When you love someone, or are scared of them, or just around them a lot, maybe all of the above, you become very good at recognizing their specific footfall, maybe the way their house slippers strike the floor as they get out of bed post-nap. I wonder what a happy family sounds like, if Tolstoy’s aphorism applies. There must be homes that are happy and loud, friendly chaos, cross-talk and interjections, and so too ones that are happy and sparser, considered words and long pauses, reading at dinnertime. I spend a lot of time in a house that isn’t mine, where a bunch of men play Mario-Kart and scream desperately at their little characters zooming along racetracks in a land where the lights are always on. When I retreat from the living room to take calls in the corner bedroom the people I’m speaking with have sometimes looked up and asked if everything is OK. Apparently an impassioned wail of I don’t deserve to live anymore and Fuck! is concerning. This loud house is more joyful than my quiet apartment, though occasionally I resent the voluble explosions for probably increasing my blood pressure and stress levels. Volume is an important part of how we react to information: being yelled at, according to the National Alliance on Mental Illness (on a page advising you not yell at children), increases the activity of the amygdala and stress hormones in the bloodstream. But I also feel twitchy in too much quiet, sometimes eschewing libraries for coffeeshops. There’s a profound loneliness to the kind of silence you pay good money for, in a carpeted luxury hotel room or corner office at the end of the day. In rooms like these you float above a skyline like the last person in the world. People are a little like the sirens and the cars, too. The more impermeable your world, the more I bang on your window.

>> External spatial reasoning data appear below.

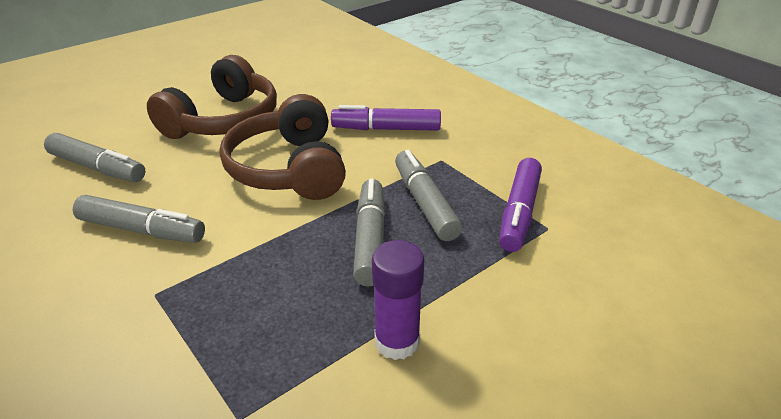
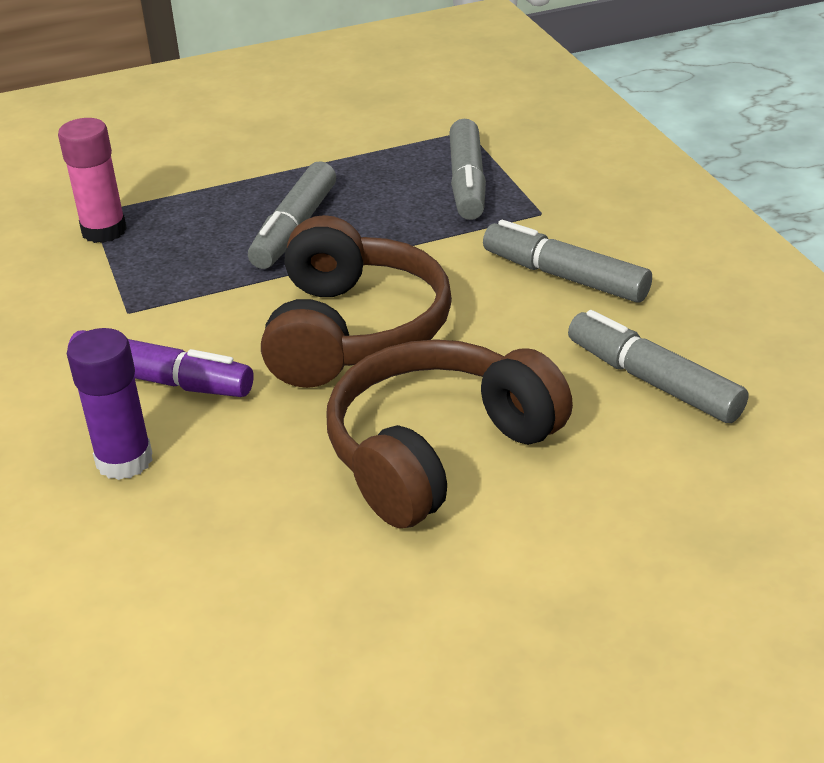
camera: 160 degrees left, 0 degrees up
(397, 341) = (321, 152): purple glue stick -> purple glue stick (124, 460)
(425, 203) = (201, 257): grey marker -> grey marker (467, 182)
(519, 213) = (104, 231): purple marker -> pink glue stick

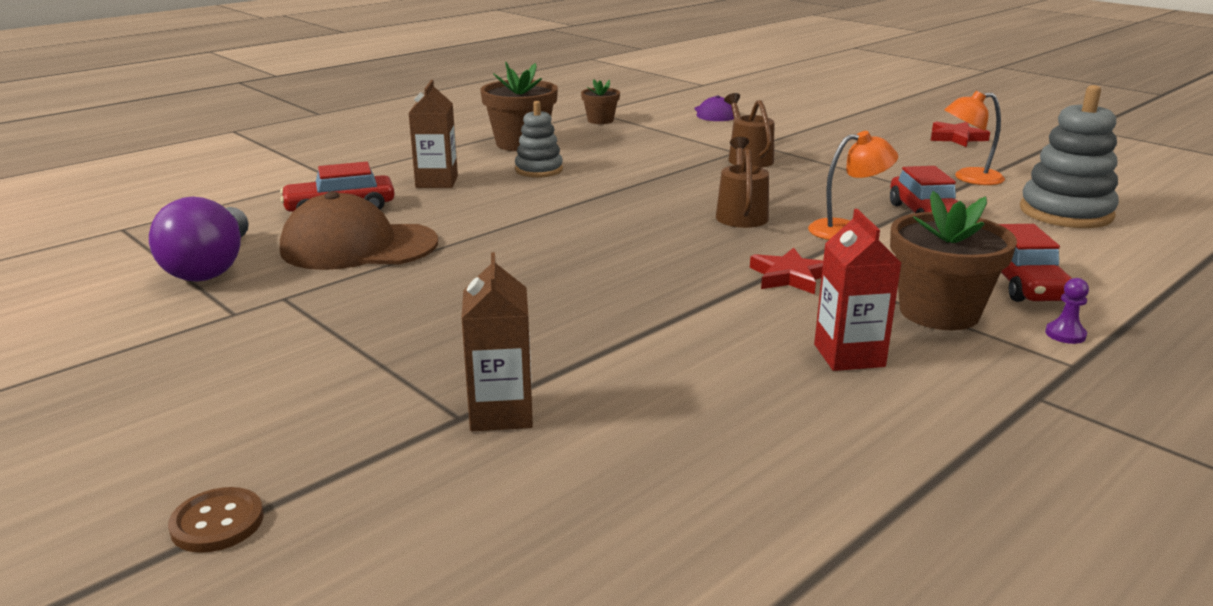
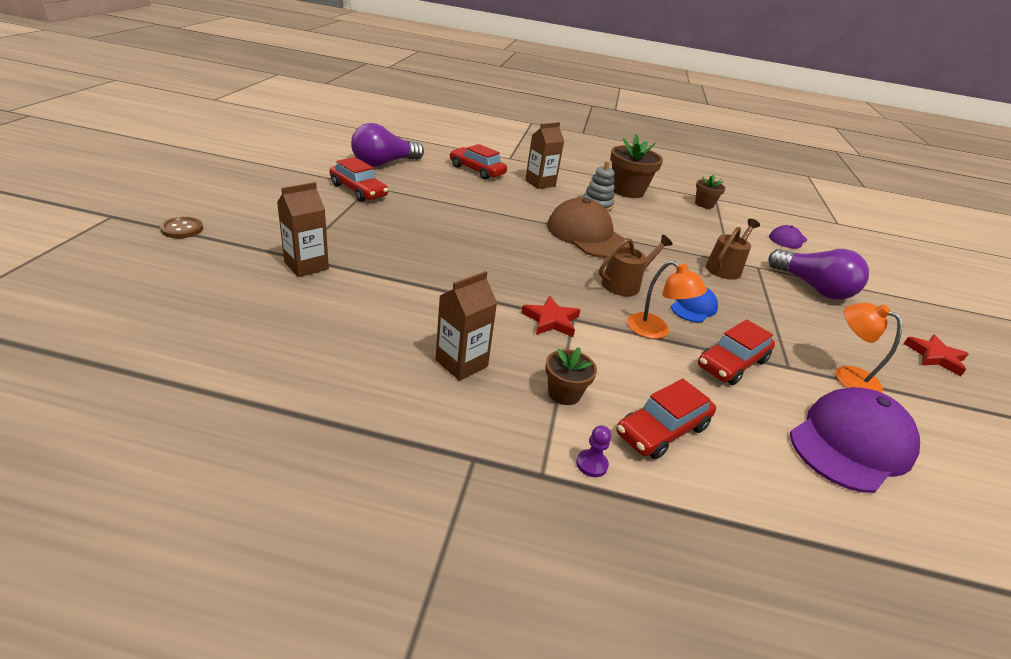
camera: 50 degrees right, 10 degrees up
(286, 311) = (358, 190): none -> red car
(358, 246) = (440, 186): brown cap -> brown cap (587, 235)
(814, 198) = (693, 307): none -> blue cap
(816, 137) = (813, 288): none -> purple light bulb
(849, 355) = (461, 363): red carton -> brown carton
(939, 312) = (564, 393): brown flower pot -> brown flower pot, size x0.55
(1066, 213) = (851, 443): grey stacking toy -> purple cap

Image credit: “Gossip,” Giovanni Baldini (1873), the Met Collection.
Things I’ve been reading:
Of course I read the Agnes Callard profile in the New Yorker academic Twitter is blowing up about. (She is not the Agnes mentioned in the first sentence here.) I recognize there’s much to critique here; I don’t love all of Callard’s politics, but she has moxie, I really enjoy when academics don’t draw artificial lines between their personal experiences and the ways they think about their work, and I relate pretty deeply to her belief in the spiritual and philosophical seriousness of love. (See: that line “I thought that I would become sort of corrupted by staying in a marriage where I no longer felt like I was aspirational about it.”)
If there’s something of value to take away from the piece no matter what your personal opinion is of her, perhaps it’s that you should question what your moral commitments about romantic love are and how you arrived at them. Are you following certain tracks because you want to, or because they’re the well-worn ones? Can you talk about this with your partner in a spirit of openness?
And various essays about love in Red Love: A Reader on Alexandra Kollontai.